## Exercise details
Please report the number of lines in the entries below that contain "wrote", with nothing added.

## Materials provided
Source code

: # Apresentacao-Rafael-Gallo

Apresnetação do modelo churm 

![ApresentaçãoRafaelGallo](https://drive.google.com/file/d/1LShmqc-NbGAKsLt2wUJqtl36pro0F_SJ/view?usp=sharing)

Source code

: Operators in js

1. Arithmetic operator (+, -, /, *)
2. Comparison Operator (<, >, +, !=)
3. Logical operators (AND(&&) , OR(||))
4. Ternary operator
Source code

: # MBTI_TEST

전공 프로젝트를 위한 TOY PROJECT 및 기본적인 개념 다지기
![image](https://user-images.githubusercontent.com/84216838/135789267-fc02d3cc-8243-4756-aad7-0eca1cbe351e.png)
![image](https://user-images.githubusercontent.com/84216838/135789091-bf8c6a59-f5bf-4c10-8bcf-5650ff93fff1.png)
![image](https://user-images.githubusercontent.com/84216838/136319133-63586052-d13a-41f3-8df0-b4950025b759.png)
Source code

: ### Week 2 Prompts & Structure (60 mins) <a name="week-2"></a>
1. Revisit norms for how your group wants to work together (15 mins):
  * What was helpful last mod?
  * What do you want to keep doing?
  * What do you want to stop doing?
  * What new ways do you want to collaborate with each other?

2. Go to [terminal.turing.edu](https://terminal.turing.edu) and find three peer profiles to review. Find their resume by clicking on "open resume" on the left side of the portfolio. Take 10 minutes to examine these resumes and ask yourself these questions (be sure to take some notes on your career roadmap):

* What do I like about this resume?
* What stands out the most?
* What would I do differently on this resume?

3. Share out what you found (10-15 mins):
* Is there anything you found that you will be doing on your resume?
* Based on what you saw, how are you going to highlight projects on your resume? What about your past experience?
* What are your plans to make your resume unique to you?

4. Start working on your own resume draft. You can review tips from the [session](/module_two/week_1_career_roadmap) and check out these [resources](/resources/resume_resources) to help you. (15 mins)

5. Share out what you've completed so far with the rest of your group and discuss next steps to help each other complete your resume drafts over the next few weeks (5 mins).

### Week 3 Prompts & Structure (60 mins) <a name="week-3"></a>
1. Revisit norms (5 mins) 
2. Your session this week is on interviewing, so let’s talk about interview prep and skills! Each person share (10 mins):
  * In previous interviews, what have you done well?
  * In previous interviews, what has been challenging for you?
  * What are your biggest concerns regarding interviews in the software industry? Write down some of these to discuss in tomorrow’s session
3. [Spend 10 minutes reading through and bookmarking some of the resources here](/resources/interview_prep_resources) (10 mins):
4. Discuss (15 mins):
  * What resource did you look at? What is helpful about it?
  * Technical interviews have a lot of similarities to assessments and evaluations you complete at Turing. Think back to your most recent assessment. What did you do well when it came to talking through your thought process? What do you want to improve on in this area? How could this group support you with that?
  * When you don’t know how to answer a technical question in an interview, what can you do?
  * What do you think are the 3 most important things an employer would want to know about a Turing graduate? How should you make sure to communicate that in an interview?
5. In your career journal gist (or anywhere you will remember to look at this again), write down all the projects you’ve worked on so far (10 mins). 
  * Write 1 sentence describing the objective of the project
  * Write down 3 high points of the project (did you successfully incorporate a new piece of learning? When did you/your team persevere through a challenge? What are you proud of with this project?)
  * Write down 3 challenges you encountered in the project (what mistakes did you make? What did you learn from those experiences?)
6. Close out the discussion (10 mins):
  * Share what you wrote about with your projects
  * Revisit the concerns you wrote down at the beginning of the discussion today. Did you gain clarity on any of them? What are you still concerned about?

## Your response
2